Electronics source listings.
=== Section Start ===

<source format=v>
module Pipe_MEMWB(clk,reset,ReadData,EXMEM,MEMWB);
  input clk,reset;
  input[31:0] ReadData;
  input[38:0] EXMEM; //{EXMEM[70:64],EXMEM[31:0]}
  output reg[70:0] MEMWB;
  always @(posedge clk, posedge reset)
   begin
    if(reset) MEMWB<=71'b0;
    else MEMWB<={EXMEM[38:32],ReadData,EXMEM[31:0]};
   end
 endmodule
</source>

=== Section End ===
=== Section Start ===

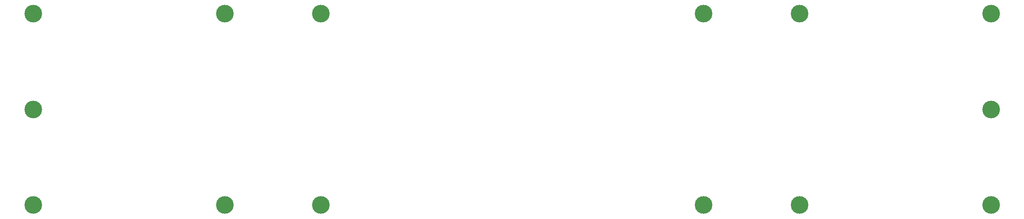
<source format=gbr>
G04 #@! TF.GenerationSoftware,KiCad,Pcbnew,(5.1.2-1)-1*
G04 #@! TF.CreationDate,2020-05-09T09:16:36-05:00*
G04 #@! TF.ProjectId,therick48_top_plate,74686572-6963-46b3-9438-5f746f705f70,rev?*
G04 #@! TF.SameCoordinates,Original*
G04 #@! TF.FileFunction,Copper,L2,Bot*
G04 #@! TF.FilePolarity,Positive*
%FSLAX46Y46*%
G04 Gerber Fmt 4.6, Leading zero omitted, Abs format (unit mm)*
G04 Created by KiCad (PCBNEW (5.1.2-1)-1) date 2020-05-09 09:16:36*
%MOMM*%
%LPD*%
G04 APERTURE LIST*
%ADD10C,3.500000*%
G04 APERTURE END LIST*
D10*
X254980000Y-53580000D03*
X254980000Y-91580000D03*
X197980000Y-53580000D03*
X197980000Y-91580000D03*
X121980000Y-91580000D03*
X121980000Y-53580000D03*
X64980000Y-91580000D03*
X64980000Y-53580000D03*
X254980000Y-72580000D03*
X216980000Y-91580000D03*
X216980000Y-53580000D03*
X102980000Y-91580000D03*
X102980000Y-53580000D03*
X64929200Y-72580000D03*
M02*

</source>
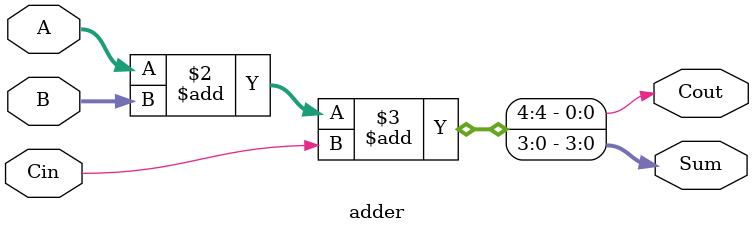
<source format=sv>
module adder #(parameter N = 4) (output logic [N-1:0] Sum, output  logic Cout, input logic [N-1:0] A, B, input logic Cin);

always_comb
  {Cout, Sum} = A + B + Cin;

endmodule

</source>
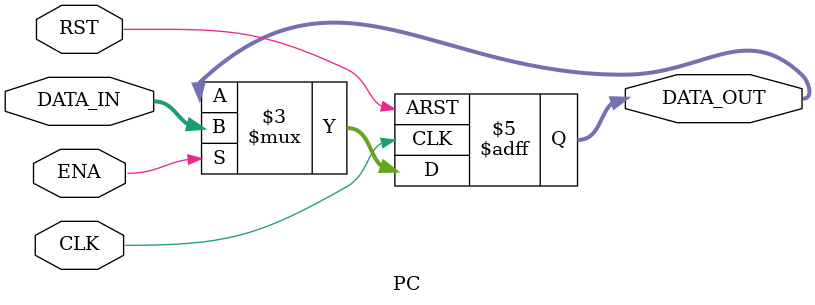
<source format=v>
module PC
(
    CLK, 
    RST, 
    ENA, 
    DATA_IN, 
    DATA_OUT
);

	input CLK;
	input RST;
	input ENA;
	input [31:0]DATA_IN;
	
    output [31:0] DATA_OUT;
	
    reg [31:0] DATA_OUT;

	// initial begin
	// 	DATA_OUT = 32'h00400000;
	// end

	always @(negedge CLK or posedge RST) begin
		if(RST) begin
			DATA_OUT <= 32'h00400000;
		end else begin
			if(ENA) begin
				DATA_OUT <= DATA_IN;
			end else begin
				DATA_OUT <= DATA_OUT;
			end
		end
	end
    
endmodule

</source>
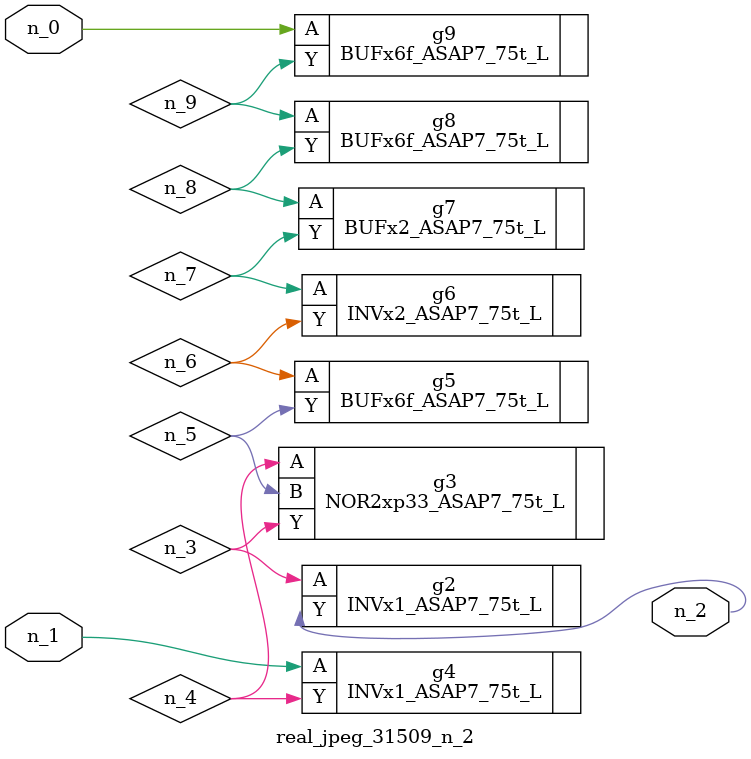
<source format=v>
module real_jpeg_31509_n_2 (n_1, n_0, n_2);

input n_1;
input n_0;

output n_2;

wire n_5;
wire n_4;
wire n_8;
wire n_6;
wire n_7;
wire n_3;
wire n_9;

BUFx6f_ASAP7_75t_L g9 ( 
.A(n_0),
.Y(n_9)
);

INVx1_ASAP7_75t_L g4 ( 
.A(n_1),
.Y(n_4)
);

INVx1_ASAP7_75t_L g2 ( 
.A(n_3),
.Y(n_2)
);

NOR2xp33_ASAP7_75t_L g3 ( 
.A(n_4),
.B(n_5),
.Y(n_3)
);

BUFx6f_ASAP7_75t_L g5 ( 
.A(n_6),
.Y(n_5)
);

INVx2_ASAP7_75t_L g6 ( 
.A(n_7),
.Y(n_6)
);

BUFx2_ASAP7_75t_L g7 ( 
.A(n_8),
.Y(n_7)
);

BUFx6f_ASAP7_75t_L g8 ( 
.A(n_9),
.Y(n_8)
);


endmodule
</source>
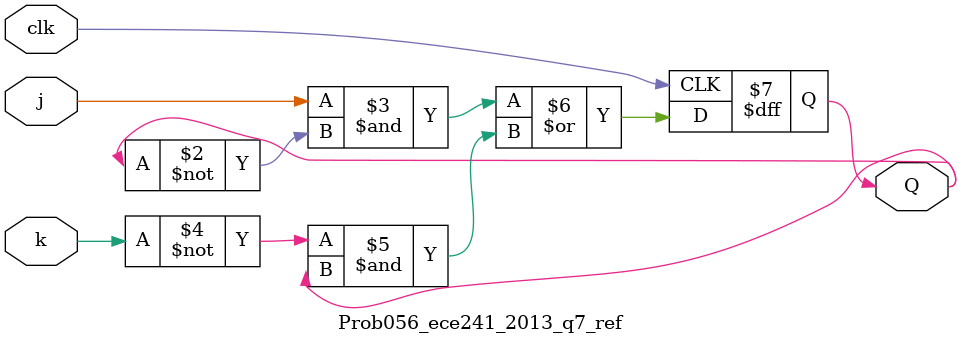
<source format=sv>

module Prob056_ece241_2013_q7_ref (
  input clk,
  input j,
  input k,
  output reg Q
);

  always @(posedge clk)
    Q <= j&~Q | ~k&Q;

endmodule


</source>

=== Section End ===
=== Section Start ===

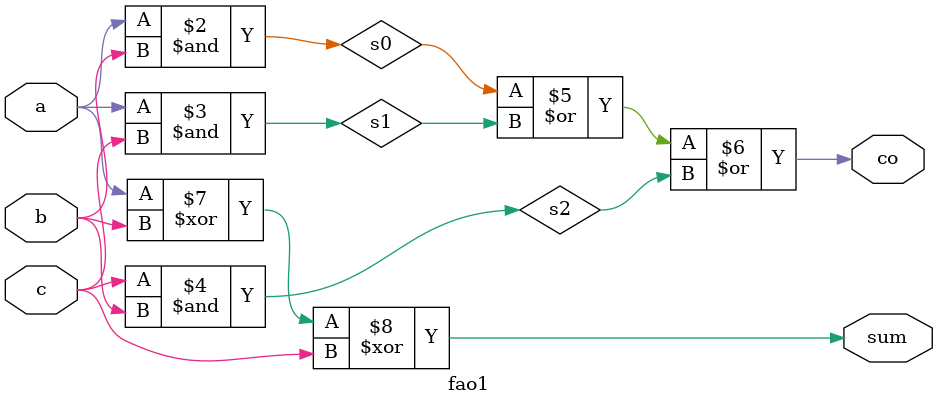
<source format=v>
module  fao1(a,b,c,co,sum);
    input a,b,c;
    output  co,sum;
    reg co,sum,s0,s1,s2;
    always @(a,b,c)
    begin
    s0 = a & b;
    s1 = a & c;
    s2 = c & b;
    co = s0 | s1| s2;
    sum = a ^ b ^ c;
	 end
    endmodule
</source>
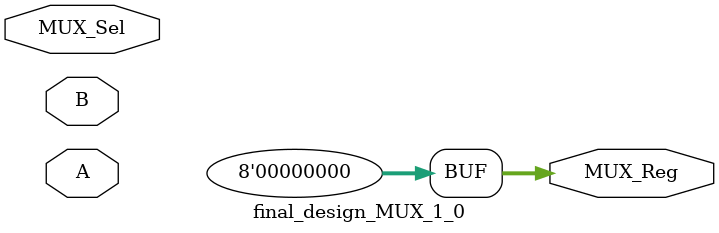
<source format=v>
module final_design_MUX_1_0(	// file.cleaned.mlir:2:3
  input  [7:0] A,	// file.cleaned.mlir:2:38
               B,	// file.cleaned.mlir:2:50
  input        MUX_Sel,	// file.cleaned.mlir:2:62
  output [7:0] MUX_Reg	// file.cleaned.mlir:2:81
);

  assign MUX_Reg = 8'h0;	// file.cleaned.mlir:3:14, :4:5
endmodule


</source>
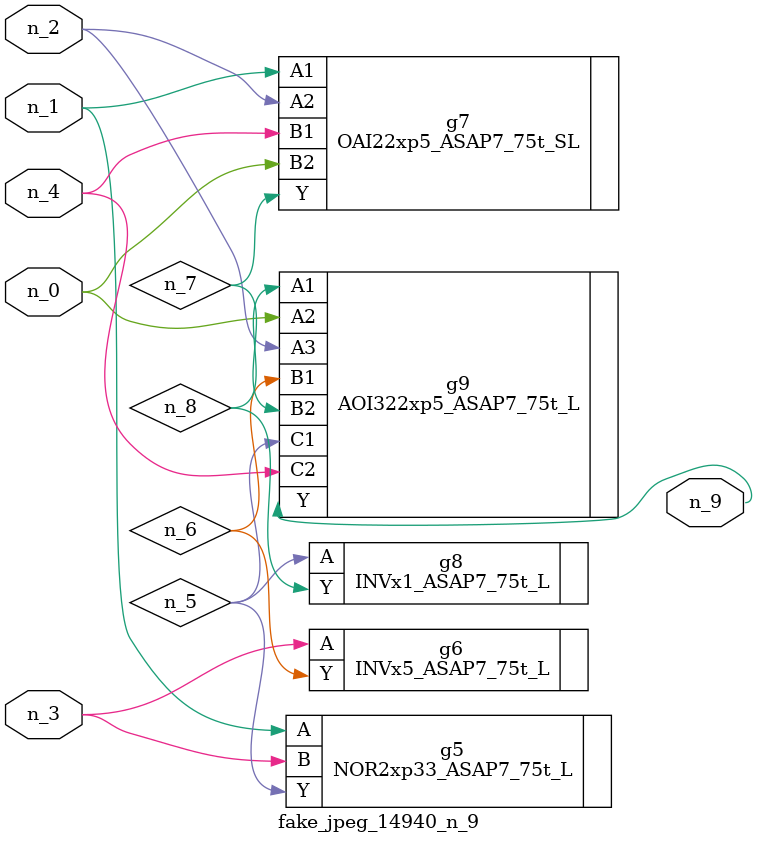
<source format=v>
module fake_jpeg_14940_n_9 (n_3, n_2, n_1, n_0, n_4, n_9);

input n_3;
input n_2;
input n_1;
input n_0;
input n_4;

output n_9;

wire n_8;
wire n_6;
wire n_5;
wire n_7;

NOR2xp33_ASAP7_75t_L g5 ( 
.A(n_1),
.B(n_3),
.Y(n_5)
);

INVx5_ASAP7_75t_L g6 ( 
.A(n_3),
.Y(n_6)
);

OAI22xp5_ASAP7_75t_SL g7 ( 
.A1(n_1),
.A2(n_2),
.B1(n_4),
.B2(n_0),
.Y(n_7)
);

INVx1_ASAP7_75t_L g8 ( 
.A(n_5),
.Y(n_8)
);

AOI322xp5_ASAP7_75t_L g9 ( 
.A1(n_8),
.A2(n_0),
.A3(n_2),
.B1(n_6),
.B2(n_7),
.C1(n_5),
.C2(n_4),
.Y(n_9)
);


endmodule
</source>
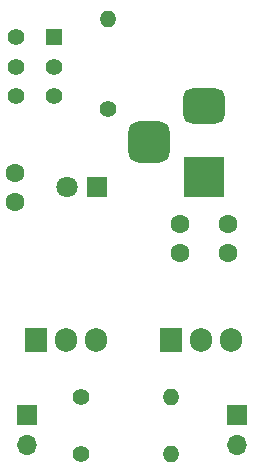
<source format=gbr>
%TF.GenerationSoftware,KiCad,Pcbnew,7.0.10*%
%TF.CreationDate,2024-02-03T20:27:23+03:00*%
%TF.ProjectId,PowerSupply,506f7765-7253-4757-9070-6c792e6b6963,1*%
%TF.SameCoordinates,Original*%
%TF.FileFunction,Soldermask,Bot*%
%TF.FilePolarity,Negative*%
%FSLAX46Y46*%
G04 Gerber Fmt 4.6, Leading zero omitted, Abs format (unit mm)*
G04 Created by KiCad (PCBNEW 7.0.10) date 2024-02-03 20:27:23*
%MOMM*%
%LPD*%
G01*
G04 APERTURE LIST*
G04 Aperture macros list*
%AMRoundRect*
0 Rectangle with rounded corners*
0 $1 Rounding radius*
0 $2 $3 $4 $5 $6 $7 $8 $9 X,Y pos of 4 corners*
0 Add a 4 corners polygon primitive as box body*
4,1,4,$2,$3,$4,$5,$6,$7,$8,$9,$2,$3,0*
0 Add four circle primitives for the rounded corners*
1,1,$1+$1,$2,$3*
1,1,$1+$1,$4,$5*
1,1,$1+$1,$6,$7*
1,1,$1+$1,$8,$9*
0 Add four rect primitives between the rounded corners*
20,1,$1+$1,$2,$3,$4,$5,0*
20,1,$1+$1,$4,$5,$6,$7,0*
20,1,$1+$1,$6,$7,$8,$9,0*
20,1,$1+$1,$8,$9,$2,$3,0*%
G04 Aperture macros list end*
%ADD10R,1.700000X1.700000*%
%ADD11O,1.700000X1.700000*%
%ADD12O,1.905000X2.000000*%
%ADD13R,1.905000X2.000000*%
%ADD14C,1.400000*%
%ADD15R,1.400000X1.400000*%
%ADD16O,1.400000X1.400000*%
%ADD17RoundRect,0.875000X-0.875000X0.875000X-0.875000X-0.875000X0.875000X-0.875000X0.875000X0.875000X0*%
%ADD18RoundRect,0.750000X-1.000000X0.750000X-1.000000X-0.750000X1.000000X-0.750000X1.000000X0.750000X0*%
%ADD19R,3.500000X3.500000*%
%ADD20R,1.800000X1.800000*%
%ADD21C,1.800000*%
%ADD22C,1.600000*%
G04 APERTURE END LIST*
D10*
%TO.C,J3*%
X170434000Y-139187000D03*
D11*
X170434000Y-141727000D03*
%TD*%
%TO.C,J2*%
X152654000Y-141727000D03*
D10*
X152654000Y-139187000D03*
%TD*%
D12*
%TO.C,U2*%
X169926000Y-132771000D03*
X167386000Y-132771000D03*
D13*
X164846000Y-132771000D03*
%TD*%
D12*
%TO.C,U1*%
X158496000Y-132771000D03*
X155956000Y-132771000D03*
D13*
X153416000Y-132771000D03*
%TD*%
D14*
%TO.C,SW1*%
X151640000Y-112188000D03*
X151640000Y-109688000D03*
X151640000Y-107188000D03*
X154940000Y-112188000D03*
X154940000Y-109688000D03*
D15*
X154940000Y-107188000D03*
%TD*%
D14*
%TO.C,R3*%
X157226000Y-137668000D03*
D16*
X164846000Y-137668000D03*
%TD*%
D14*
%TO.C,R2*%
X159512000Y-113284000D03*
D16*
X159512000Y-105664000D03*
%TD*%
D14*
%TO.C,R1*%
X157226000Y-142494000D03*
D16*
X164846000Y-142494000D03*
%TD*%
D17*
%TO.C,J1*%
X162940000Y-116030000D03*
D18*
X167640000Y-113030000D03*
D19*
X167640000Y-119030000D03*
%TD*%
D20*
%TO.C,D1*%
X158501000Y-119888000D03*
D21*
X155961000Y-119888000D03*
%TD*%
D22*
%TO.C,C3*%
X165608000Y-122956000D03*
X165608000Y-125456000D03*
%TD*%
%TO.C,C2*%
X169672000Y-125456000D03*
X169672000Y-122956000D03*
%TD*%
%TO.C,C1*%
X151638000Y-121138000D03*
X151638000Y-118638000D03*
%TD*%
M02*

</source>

=== Section End ===

About this task. Wherever "posedge" turns up in the records, copy the whole line.

Solution.
  always @(posedge clk, posedge reset)
	always @(negedge CLK or posedge RST) begin
  always @(posedge clk)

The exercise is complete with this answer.